Perhaps what strikes me as much as anything on the political front about 2018 is the continuing random acts of violence that never seem to abate. This year there have been over 300 separate incidents of mass killings, with the definition of what constitutes such being, at least according to the Gun Violence Archive, an incident where four or more individuals are shot and killed in a non-combat occurrence in the same general time and location. Upon researching and prepping this column, admittedly, I was perplexed by the “four” designation, as if that’s some sort of line of demarcation between something expected and something horrific.
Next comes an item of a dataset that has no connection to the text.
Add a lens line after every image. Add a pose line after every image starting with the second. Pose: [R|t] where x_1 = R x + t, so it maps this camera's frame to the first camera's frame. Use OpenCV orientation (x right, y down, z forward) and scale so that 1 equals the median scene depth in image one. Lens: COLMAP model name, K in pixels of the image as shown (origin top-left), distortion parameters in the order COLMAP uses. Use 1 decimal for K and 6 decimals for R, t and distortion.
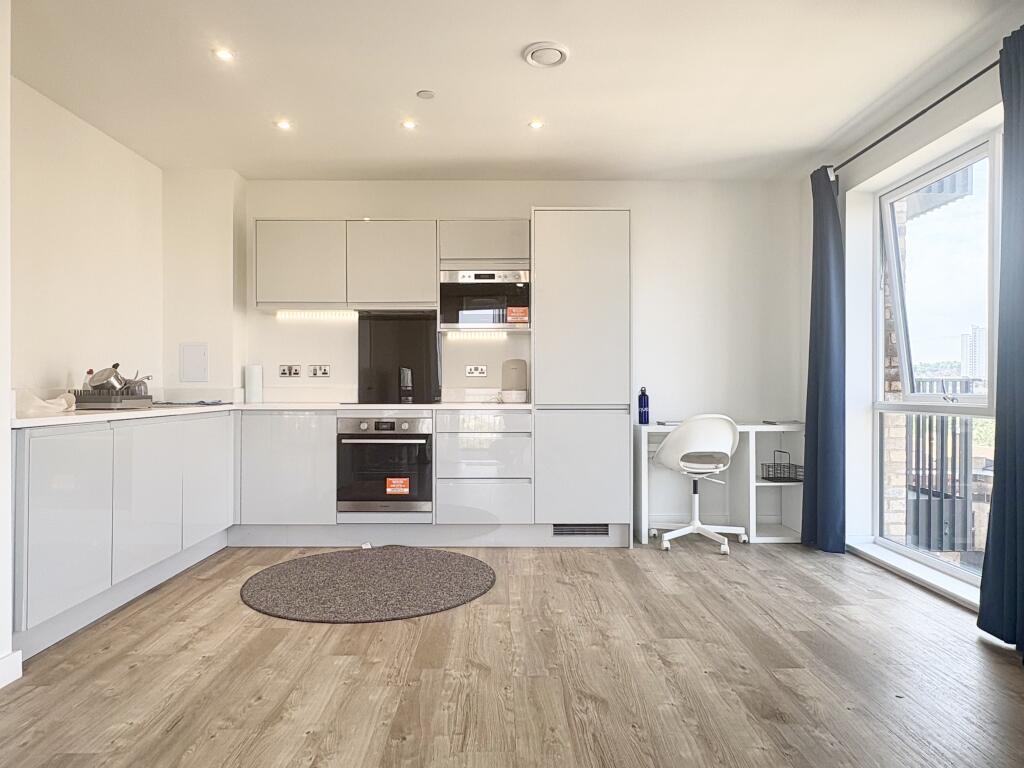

But while our apprehensions may ramp a bit in large gatherings of people, say at that Yankee-Indian Sunday afternoon game last mid-July where at Progressive Field it wasn’t the heat but the humidity that made a couple of brew-skies so satisfying, most of us refuse to be so frightened that we anchor ourselves to our home environs just to feel safe. We’ve all been told that’s when “they” win.
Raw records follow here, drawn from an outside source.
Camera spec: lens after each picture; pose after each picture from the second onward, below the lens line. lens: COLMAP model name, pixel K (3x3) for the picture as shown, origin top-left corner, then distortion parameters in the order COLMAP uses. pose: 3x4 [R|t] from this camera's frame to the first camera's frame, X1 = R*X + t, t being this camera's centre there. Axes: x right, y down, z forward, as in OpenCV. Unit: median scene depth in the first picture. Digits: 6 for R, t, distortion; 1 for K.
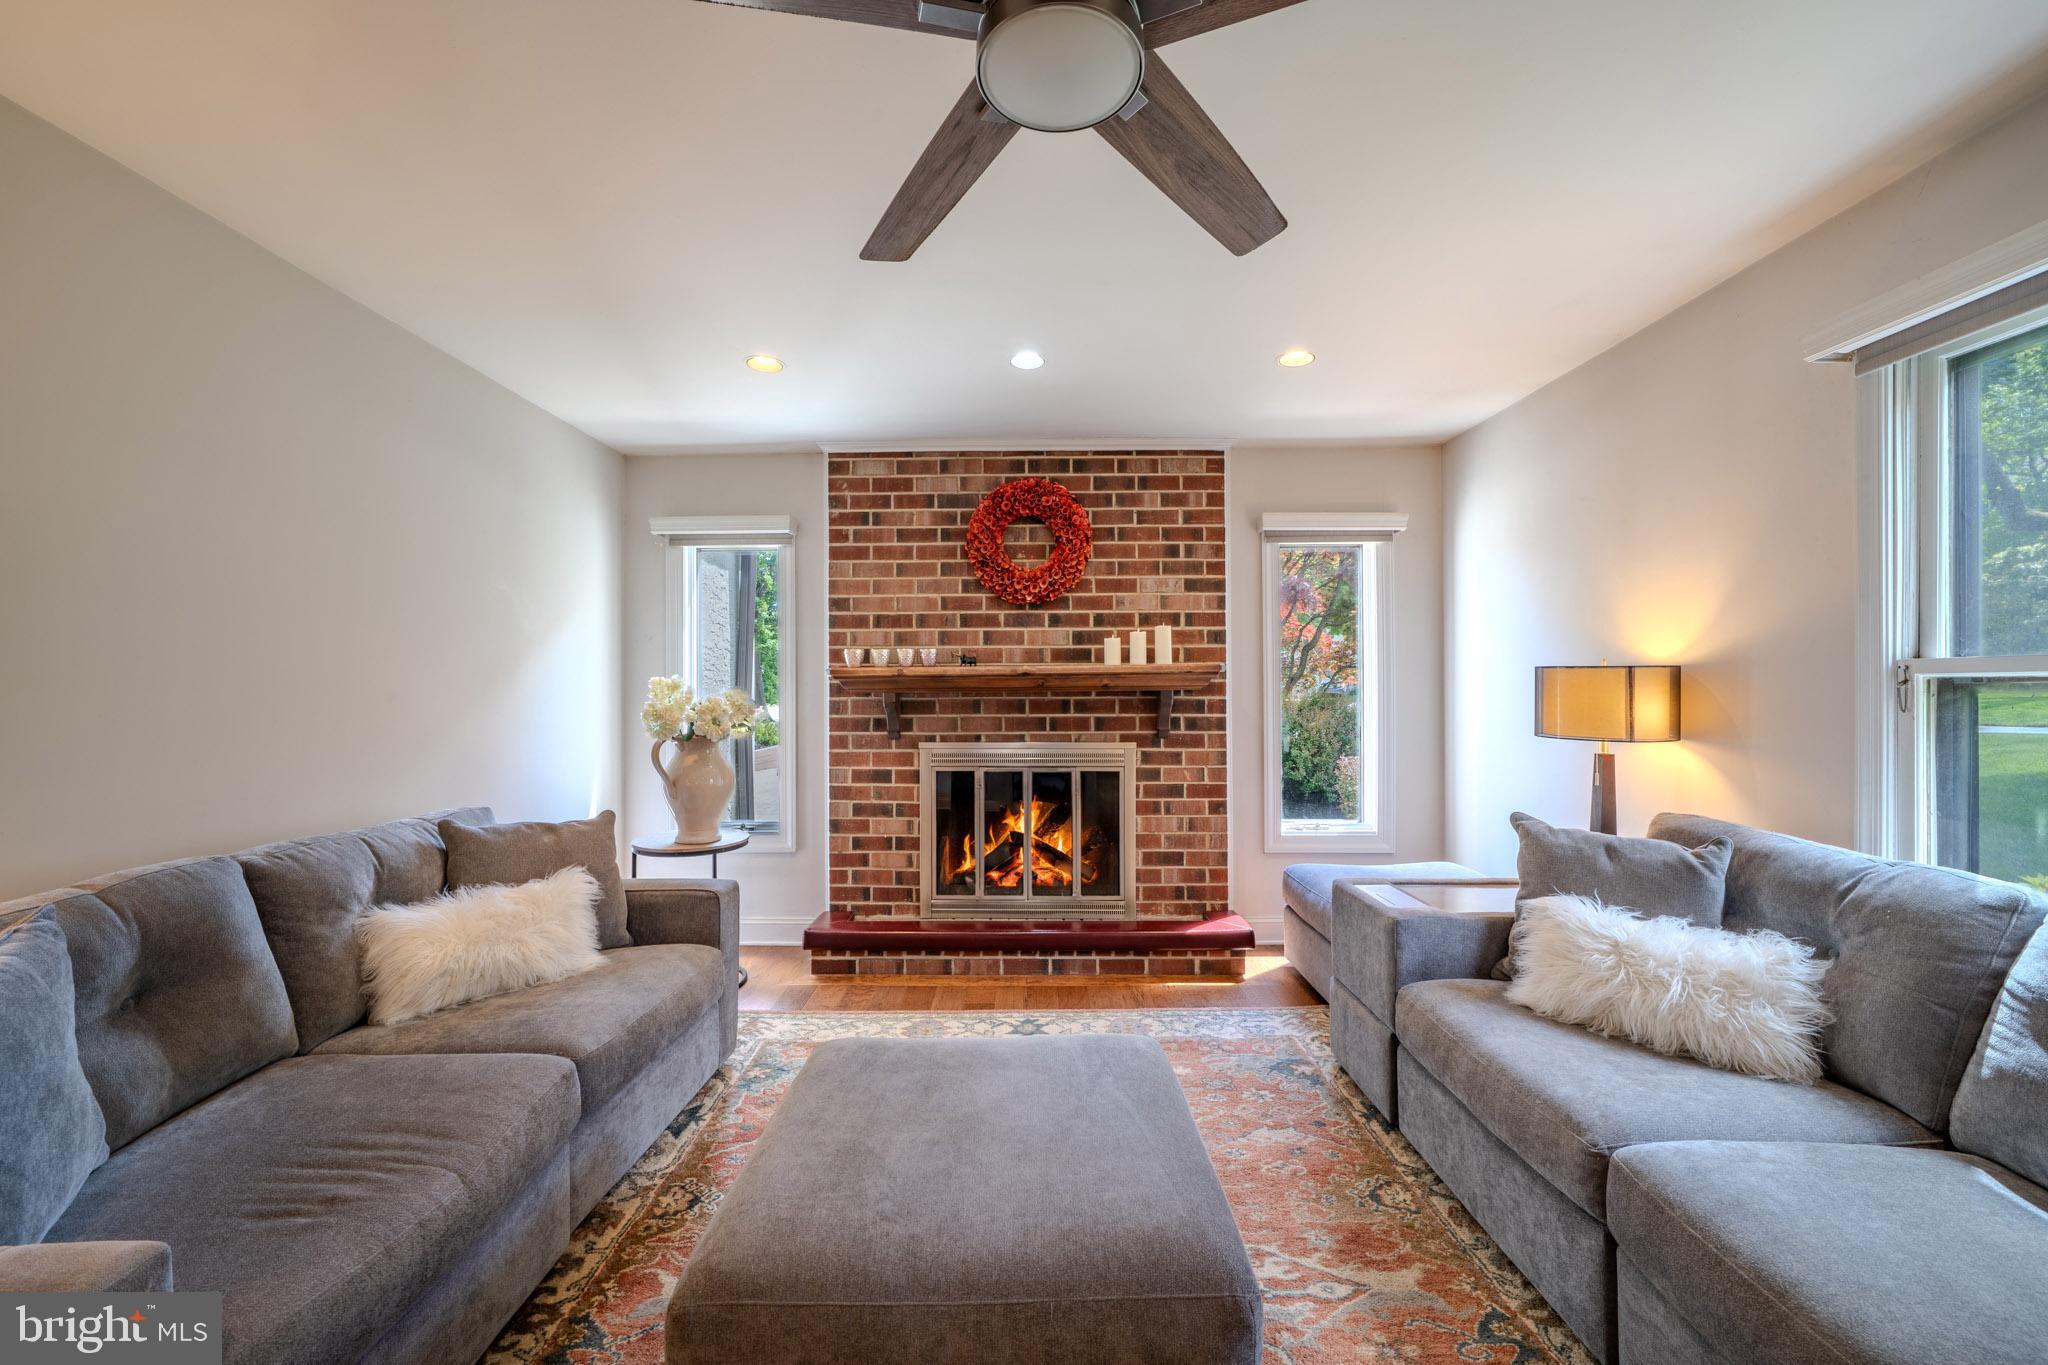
lens RADIAL K [[795.4, 0, 1014.2], [0, 795.4, 681.9], [0, 0, 1]] dist [-0.001802, 0.000519]
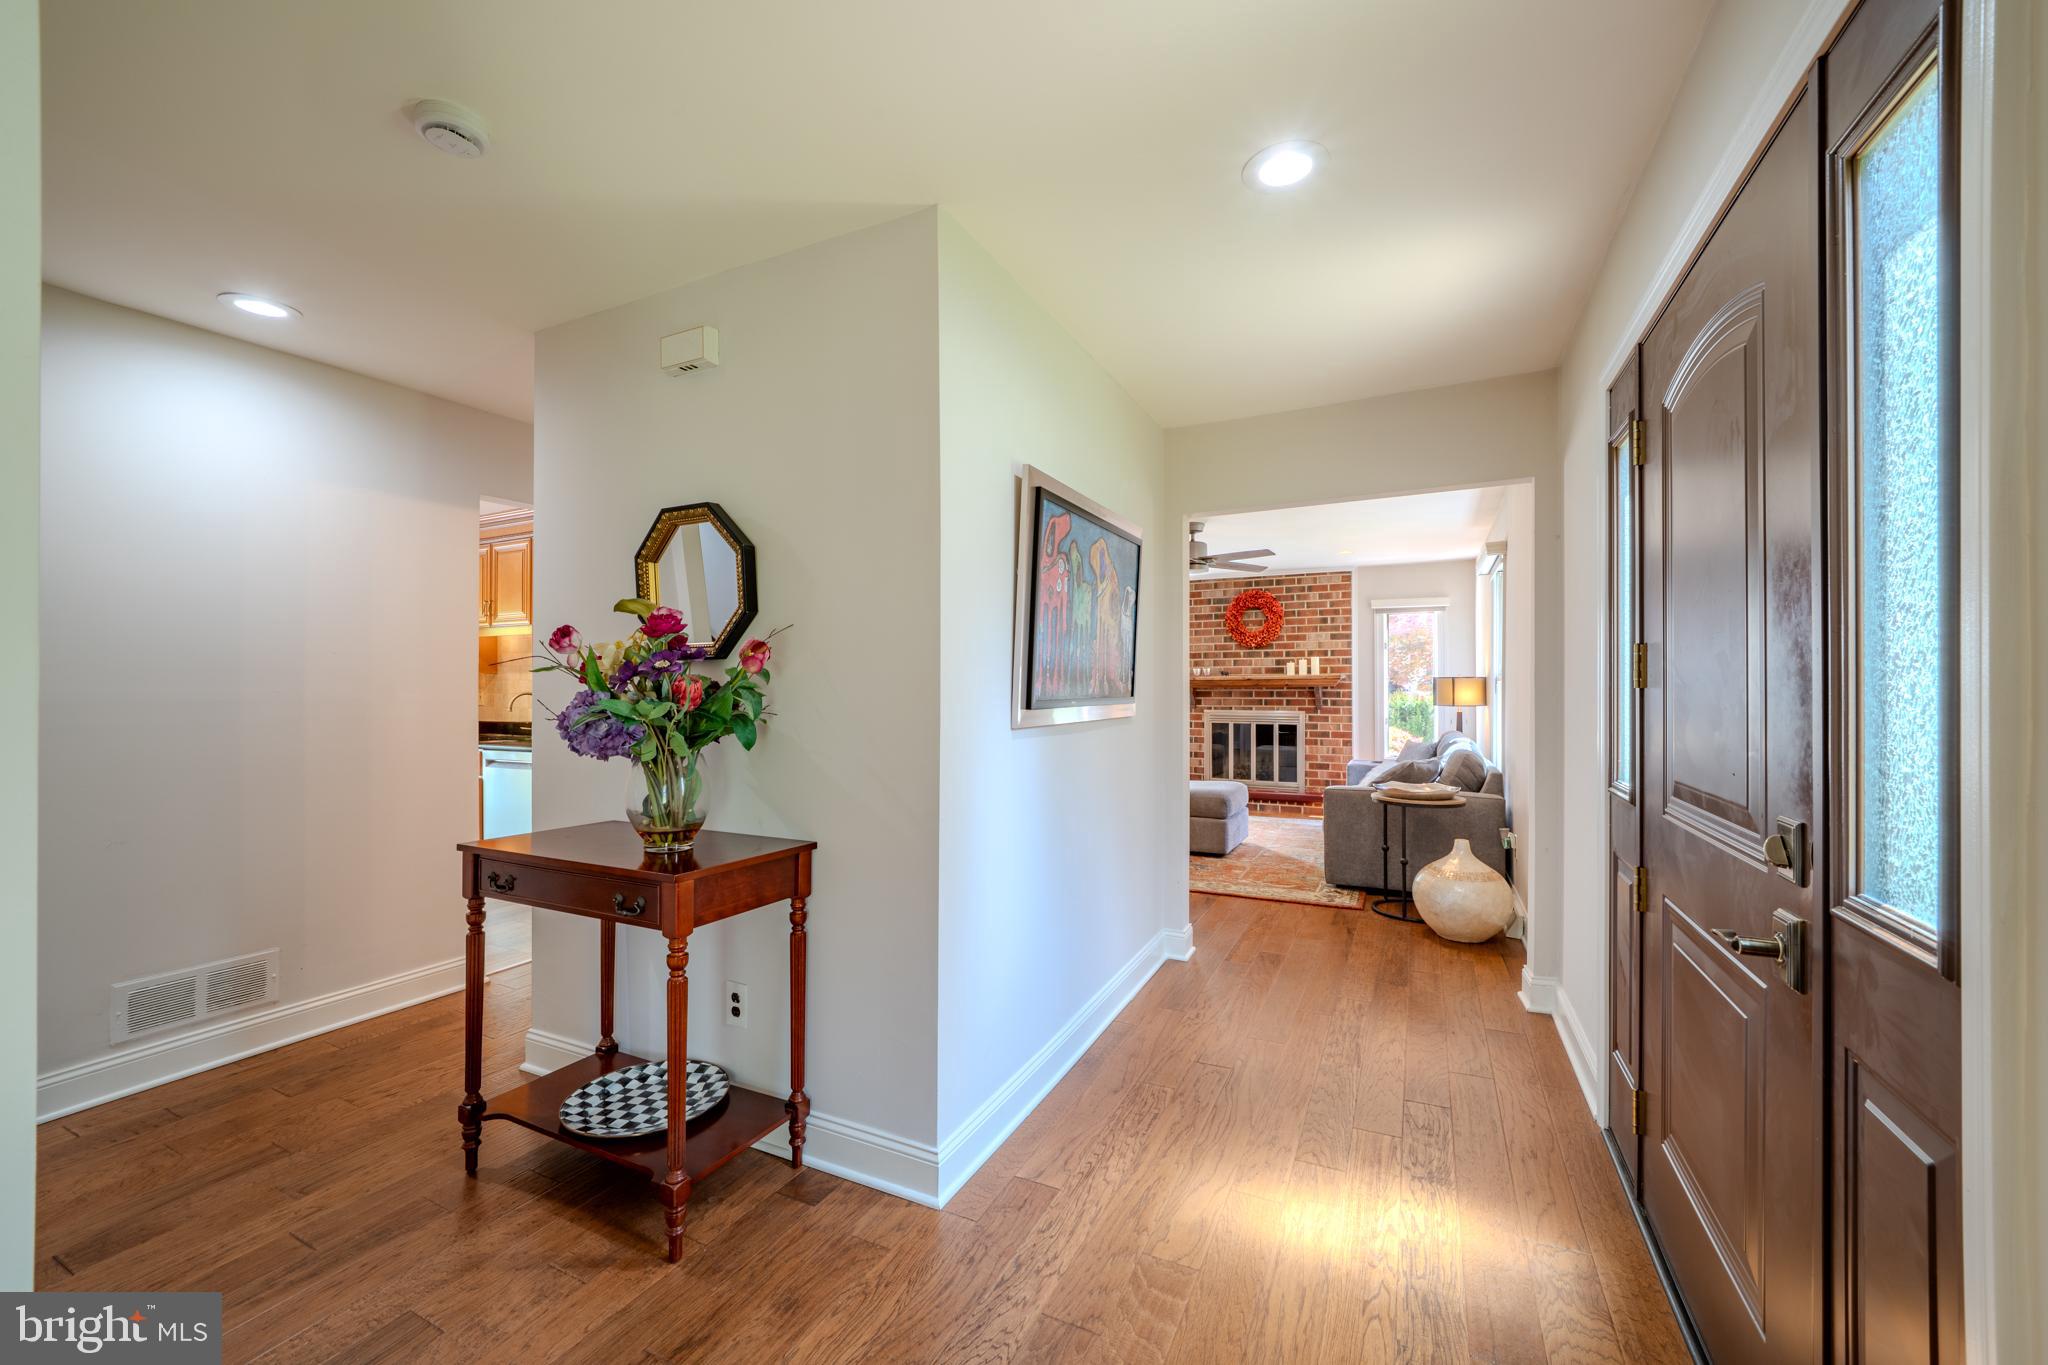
lens RADIAL K [[795.4, 0, 1029.0], [0, 795.4, 683.5], [0, 0, 1]] dist [-0.001802, 0.000519]
pose [[0.898752, 0.000438, -0.438457, 0.419585], [0.000656, 0.999997, 0.002343, -0.003636], [0.438457, -0.002393, 0.898749, -1.232107]]
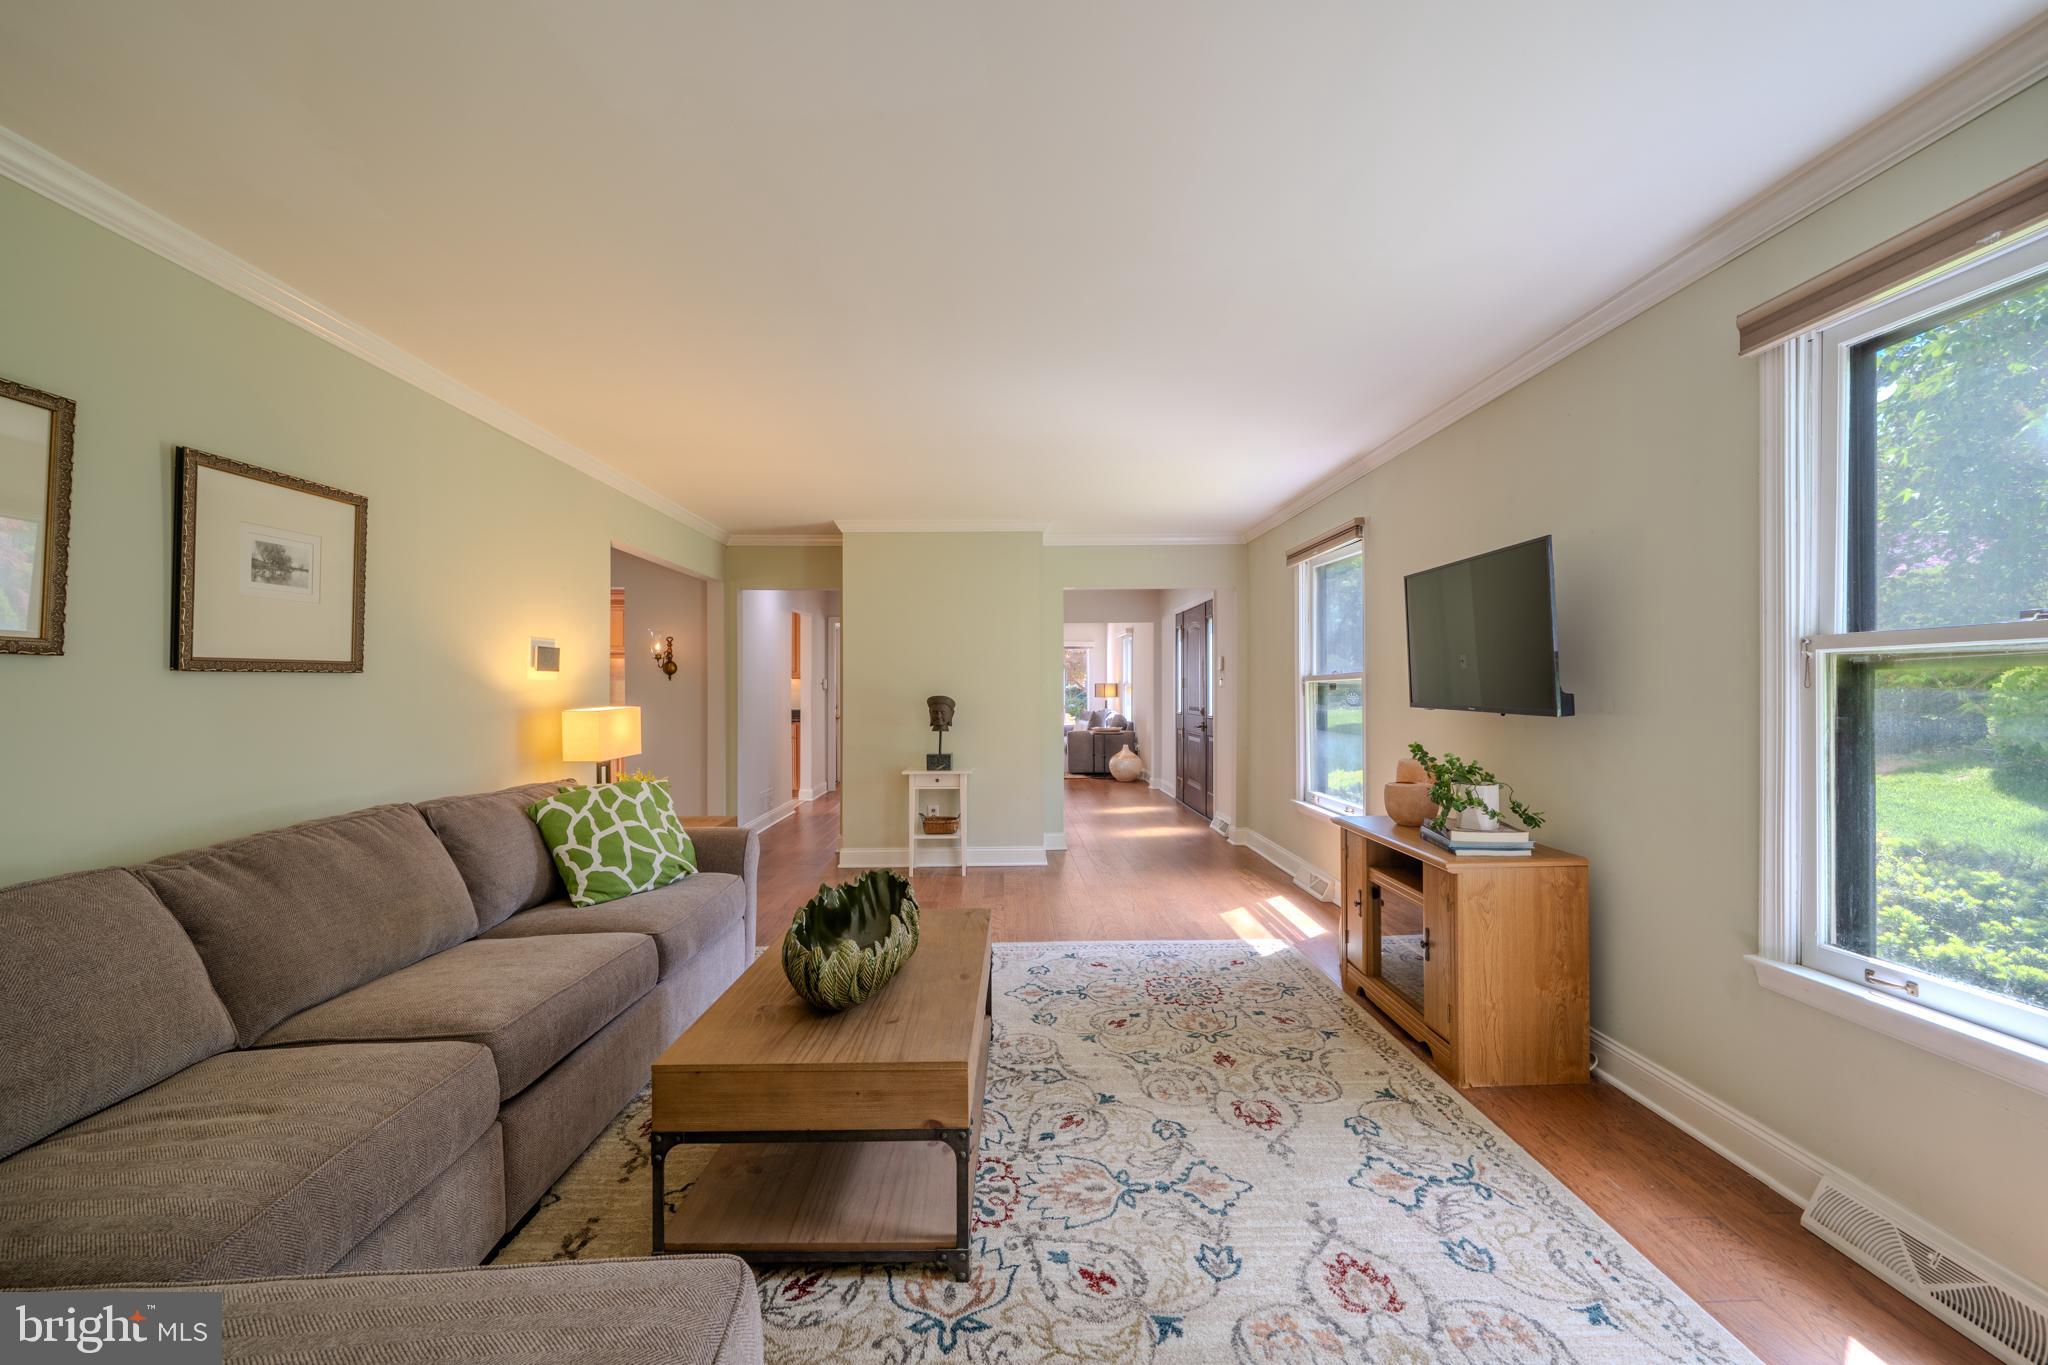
lens RADIAL K [[795.4, 0, 1023.1], [0, 795.4, 685.3], [0, 0, 1]] dist [-0.001802, 0.000519]
pose [[0.999587, -0.000158, 0.028738, 0.041572], [0.000082, 0.999997, 0.002639, -0.013316], [-0.028738, -0.002635, 0.999584, -2.800556]]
In what seemed to be far simpler times when I was growing up in the late 1950s and early 60s, the “they” who wished to harm us, I feel, was far easier to identify. “They” seemed to be the potential threats during our Cold War times when we in America eyed the Soviet Union suspiciously as Russians, I’m sure, looked at us as their “they.”
However, now, it seems the “they” could be anyone, from the 64-year-old Stephen Paddock of Mesquite, Nevada, who fired more than 1,000 rounds from the window of a suite on the 32nd floor of Mandalay Bay into a large crowd of concert goers off the ‘Vegas Strip a year ago in October, killing 58 and wounding over 800, to a Marine veteran named Ian Long, who used a hand gun with an extended magazine to kill a dozen people in a Thousand Oaks, California, bar just after posting on Instagram, “Fact is I had no reason to do it, and I just thought (expletive), life is boring so why not?”
However, setting aside the uncertainty of the world in which we live, for me, I’ll continue to take to the highway, both for labor and for leisure, both in my country and abroad as I have each year of my adult life and especially since my putting that final piece of chalk on that ledge below my blackboard at the end of my last school year in May 2005.
A second trip to Ireland will be here soon, in the spring. My first, in 2010, focused on the southern half of the Emerald Isle, where I was thrilled by places like Waterford, Wexford, Killarney and Limerick as well as so many little towns that comprise the Ring of Kerry and, lest I forget, those majestic Cliffs of Moher.
My initial thought of Ireland when I saw it, and this isn’t always true of the places I go, is that it looked exactly as I’d imagined it would, from the antiquitous stone walls that divide the pastures that intersect towns to the grazing sheep and on to the inside of the atmospheric pubs of the Temple Bar District in Dublin off the south bank of the River Liffey.
This time, Lady Jane’s and my focus will be on the northern part with stops in places like Belfast, Donegal and Carlingford, where King John’s Castle overlooks the harbor and, on to, of course, the some 40,000 interlocking basalt columns of Giant’s Causeway.
So, I guess should I be so presumptuous as to think you need my advice for the upcoming year, it would be this: Should your physical and mental abilities allow, slip the chains of familiarity as often as you can, and go have an adventure!